Fiesta entre los iraquíes de EE UU
Miles de exiliados de Dearborn, Michigan, celebran la caída del régimen y sueñan con el regreso a su país
"Jamás olvidaré el día de la liberacion de Irak, como jamás olvidaré cuando fui a Disneylandia. ¿Sería usted capaz de olvidar el día que fue a Disneylandia?", pregunta Jassim, de 18 años, que celebra en las calles de Dearborn, la ciudad con la mayor comunidad iraquí de Estados Unidos, junto a otros cientos de exilados que acarician el sueño del retorno. Los automóviles desfilan por la avenida Warren haciendo sonar rítmicamente sus bocinas y los jóvenes se asoman por las ventanas ondeando enormes banderas estadounidenses. "God Bless America" (Dios bendiga a América), gritan entusiasmados. En las aceras, sonrisas y una adulación inocente e indiscriminada a Estados Unidos, el Reino Unido y España. "Déle las gracias a su Rey o a su presidente", dice Jassim.
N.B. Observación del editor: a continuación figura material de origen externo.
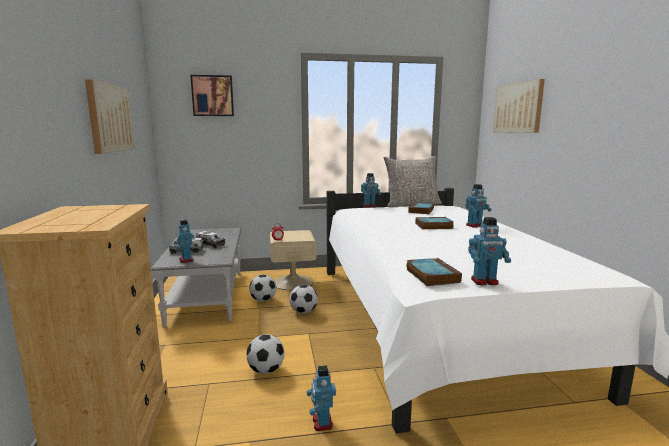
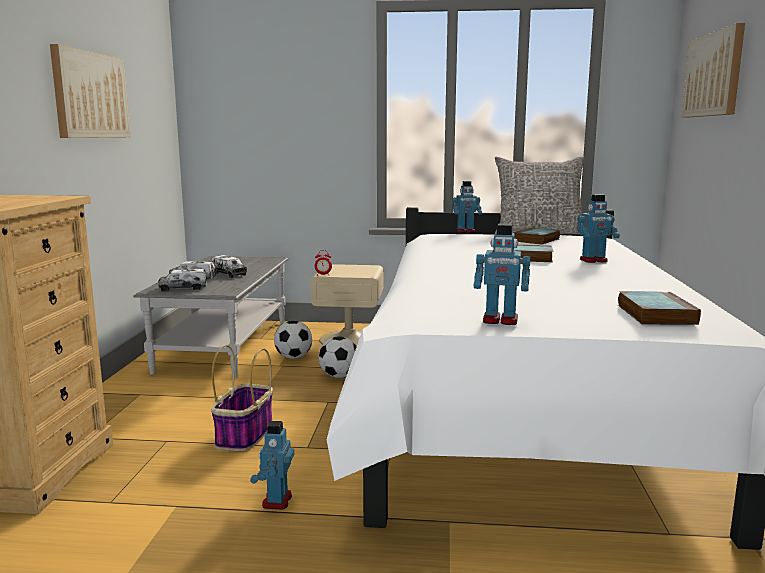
camera: 15 degrees right, 0 degrees up
toy robot [174,219,194,263] -> toy truck [158,269,207,291]
picture [190,75,234,116] -> none
football [246,334,285,374] -> basket [211,345,273,451]
book [406,258,462,286] -> book moved to [618,291,701,325]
Dearborn -un suburbio de Detroit, donde viven alrededor de 100.000 iraquíes y es el corazón de la empresa Ford Motor Company- lleva dos días celebrando la desaparición del régimen de Sadam Husein. En el barrio iraquí hay fiesta hasta pasada la medianoche. Profusamente coloridos e iluminados, los restaurantes ofrecen kebab y pan fresco a todas horas. Las mujeres con el pelo cubierto caminan en pantalones vaqueros ceñidos: los niños juegan en la calle y los más ancianos se acomodan en las entradas de sus tiendas para disfrutar del bullicio.
Observa la escena un hombre de rostro melancólico. Sus compatriotas lo tratan con cierta veneración por ser el médico que, a pesar de haber dejado Irak hace 23 años, aún tiene miedo a dar su nombre. Lejos de la euforia colectiva, mira fijo y despidiendo una vaharada de alcohol dice: "Sacrificar la vida para conquistar la libertad es insignificante".
Está convencido de que el exilio le tocó con el maleficio de la nostalgia. "No he podido encontrar un sol más hermoso que en Irak". Y como él, otros obreros, campesinos, y profesionales formados en Estados Unidos se enfrentan al dilema del retorno.
En la mezquita Kerbala, una enorme pantalla de televisión encendida a todas horas domina la sala de oraciones. Los hombres se han sentado en un semicírculo a su alrededor. El suelo está cubierto de tapices. Algunos ancianos se hallan arrodillados orando; otros, sentados en grupos de discusión. El imán Hesam, líder espiritual shií -turbante blanco, túnica gris, mirada astuta y brillante-, bromea con el público: "¿Es esto civilización? Por favor, bajen el volúmen de la televisión". El imán Hesam es de Nayaf, una de las tres ciudades santas para los shiíes tras La Meca y Medina de Arabia Saudí.
En la mezquita de Dearborn todos conocen a Mohamed. Hasta los niños pequeños han oído hablar de los martirios que padeció en la cárcel de Abu Gharib, la más grande de Irak; y cómo los guardias "practicaban kárate saltando sobre su espalda", dice el hijo de ocho años del imán Hesam. Las palizas salvajes lo dejaron semiválido; pasó dos años en una cama del hospital universitario de Michigan, donde fue sometido a varias operaciones. Mohamed pasó 13 años en Abu Gharib sin ver a familiares ni amigos. Este hombre altísimo y corpulento tiene un rostro atractivo, pero con una expresión dura, como si la crueldad de sus celadores fuera contagiosa. Al preguntarle si quiere volver a Irak después de tanto sufrimiento, se queda mudo, mira a sus cuatro hijos y a su mujer siria, que lo ha escuchado asintiendo con un gesto parecido a una sonrisa; inclina la cabeza, abre las palmas de sus manos y dice. "No sé. Es que hoy he recuperado a mi país".
Zaharaa, una joven de 17 años, toda vestida de negro, la cabeza cubierta, con un rostro bello y vivaz, hace de traductora para su padre, un campesino iraquí que escapó del ejército y tuvo que vivir casi una década sin ver a su familia en Arabia Saudí, un destino común entre los exiliados de Dearborn. Cuenta Zaharaa que, a pesar de haber sido muy pequeña, se sentía rodeada por "soplones y delatores" y que "instintivamente sabía que tenía que medir lo que decía y lo que hacía. No había nada espontáneo". Zaharaa, que quiere estudiar Medicina en la Universidad de Wayne, en Michigan, confiesa que estaba convencida de que Sadam Husein era "el gran padre; lo más grande". Tras unos meses en Estados Unidos "me di cuenta de la verdad".